U.N. inspectors found Iraq's nuclear program in disarray and unlikely to be able to support an active effort to build weapons, the atomic agency chief said in a confidential report obtained Monday by The Associated Press.

International Atomic Energy Agency chief Mohamed ElBaradei reiterated that his experts uncovered no signs of a nuclear weapons program before they withdrew from Iraq just before the war began in March.

"In the areas of uranium acquisition, concentration and centrifuge enrichment, extensive field investigation and document analysis revealed no evidence that Iraq had resumed such activities," ElBaradei said in the report, made available to the AP by a diplomat.

"No indication of post-1991 weaponization activities was uncovered in Iraq," he said.

But Condoleezza Rice knew it all- and made sure we would fear a nuclear attack unless her boss launched a war on Iraq.

In the same way Fleischer just knows the surge was an unmitigated success. The Iraqi government has begun cozying up with Teheran, while Iraq's army chief has

predicted trouble next year when all the remaining US troops are due to leave. "The problem will start after 2011 – the politicians must find other ways to fill the void after 2011," he said.

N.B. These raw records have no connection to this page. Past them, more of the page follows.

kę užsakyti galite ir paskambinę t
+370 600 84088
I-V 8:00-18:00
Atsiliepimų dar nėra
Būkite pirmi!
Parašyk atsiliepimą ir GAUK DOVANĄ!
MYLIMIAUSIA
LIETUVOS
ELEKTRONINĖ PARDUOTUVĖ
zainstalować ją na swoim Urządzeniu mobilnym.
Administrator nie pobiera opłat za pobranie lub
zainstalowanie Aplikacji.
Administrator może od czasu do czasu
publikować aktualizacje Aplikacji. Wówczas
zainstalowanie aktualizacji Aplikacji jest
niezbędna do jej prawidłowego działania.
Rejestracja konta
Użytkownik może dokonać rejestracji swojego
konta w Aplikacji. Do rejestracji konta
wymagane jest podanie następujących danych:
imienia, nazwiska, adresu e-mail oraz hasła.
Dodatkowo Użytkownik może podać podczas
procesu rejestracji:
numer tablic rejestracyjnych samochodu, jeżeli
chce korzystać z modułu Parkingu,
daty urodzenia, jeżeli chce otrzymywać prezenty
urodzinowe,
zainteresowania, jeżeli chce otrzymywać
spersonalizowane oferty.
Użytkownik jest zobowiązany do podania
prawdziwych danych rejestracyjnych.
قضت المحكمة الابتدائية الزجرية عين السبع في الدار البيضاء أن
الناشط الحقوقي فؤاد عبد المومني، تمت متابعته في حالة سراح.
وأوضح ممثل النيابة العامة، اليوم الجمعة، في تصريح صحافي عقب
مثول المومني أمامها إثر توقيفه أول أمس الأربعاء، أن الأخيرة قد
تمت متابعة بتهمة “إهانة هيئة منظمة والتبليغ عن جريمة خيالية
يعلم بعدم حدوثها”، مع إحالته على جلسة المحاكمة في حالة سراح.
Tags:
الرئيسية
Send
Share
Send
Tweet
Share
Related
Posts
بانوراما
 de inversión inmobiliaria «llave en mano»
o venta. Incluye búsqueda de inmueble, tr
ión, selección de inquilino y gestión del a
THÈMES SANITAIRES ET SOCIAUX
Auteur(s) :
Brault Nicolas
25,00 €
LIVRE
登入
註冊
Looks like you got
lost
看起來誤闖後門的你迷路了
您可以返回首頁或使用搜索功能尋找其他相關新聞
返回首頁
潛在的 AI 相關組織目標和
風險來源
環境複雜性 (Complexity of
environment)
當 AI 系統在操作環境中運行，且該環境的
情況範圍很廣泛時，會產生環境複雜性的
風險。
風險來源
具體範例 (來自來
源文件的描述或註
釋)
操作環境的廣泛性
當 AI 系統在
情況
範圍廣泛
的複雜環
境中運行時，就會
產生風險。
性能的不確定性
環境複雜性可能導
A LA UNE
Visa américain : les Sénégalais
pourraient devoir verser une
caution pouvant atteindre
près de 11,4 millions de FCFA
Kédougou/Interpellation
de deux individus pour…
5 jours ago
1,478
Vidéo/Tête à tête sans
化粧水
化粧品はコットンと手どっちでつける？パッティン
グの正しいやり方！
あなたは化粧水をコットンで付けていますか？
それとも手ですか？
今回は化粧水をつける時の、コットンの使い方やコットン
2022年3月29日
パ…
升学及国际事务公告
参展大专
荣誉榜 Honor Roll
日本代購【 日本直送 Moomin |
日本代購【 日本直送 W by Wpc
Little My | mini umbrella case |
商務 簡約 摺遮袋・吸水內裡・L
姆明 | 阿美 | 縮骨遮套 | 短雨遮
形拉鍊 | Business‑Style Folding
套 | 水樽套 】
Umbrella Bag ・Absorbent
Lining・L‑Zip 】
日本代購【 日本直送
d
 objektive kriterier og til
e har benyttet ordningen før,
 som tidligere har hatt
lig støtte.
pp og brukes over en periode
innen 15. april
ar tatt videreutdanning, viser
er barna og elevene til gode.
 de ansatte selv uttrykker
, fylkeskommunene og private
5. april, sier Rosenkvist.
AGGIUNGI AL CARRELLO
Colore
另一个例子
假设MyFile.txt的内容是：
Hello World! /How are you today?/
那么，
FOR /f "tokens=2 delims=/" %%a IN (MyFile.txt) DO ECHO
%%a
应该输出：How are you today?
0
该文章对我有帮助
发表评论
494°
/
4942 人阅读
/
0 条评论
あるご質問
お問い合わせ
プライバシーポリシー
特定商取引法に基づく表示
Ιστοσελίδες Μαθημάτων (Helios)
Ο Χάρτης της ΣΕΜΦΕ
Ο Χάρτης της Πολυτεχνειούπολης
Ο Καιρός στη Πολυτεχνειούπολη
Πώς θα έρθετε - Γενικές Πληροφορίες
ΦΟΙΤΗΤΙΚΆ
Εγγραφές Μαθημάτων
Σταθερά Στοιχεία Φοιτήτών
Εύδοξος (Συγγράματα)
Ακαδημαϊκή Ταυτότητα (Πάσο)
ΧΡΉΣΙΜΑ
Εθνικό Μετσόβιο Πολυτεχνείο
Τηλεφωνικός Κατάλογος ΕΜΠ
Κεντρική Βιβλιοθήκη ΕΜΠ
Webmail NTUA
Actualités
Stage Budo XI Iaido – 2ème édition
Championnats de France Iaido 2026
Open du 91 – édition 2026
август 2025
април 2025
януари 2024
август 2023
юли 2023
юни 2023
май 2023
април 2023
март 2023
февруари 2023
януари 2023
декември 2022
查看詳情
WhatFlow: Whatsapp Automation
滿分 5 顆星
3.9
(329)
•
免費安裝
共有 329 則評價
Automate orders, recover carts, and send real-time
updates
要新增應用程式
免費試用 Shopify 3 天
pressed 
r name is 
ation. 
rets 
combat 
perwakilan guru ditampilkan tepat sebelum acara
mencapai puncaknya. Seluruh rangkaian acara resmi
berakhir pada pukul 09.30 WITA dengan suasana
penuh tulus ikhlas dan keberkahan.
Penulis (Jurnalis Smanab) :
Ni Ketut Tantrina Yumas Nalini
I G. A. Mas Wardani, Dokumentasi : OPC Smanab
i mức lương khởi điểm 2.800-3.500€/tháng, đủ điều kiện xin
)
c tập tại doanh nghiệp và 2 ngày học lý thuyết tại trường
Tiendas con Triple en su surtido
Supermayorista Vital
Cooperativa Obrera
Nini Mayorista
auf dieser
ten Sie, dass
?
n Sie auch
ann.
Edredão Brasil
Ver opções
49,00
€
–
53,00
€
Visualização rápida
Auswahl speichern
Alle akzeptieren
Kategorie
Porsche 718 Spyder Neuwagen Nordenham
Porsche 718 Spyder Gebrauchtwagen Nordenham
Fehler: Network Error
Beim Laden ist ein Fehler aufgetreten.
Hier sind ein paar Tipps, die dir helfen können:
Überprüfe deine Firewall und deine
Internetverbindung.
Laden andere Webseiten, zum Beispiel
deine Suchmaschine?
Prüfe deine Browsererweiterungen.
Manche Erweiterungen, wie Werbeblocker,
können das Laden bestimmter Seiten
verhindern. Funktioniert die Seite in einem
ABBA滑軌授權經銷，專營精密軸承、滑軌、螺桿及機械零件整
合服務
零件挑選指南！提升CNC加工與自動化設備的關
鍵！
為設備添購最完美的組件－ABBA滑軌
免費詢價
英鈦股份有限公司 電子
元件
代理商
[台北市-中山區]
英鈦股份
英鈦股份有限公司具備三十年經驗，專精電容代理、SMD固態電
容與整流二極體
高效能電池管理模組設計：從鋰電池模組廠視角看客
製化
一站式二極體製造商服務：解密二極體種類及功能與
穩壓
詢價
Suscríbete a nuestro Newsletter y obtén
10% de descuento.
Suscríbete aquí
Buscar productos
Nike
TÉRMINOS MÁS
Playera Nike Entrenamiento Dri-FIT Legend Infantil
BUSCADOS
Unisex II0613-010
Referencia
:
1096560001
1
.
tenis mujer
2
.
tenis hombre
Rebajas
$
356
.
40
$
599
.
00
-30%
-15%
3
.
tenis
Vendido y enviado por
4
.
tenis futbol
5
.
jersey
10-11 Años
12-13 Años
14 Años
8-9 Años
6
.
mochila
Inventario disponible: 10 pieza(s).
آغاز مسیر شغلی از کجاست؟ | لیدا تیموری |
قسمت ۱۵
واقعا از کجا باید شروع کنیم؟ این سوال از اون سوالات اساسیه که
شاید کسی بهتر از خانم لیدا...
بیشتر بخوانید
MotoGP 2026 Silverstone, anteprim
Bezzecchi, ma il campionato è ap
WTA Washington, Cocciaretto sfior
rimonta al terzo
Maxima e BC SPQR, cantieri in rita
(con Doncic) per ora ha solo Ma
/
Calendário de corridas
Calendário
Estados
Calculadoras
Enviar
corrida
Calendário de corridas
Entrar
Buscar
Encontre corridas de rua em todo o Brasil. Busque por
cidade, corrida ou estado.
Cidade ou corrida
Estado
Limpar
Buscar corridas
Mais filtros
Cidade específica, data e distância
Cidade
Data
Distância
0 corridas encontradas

The Associated Press recognizes that although the Obama Administration has reported, through NBC News, that American combat operations in Iraq have ended

50,000 American troops remain in country. Our own reporting on the ground confirms that some of these troops, especially some 4,500 special operations forces, continue to be directly engaged in military operations. These troops are accompanying Iraqi soldiers into battle with militant groups and may well fire and be fired on.

Those are 50,000 American soldiers who are not in Afghanistan. The (mostly) American effort in Afghanistan continually has been hampered since the wondrous surge began in Iraq, in which a far less consequential war has been fought.

Paul Begala, with the vast majority of the evidence supporting his position, is willing to compromise with Ari Fleischer and other Bush apologists. But Fleischer, like most conservatives, operates on a different principle: never compromise, never retreat, never defend. Attack, strike and never admit uncertainty.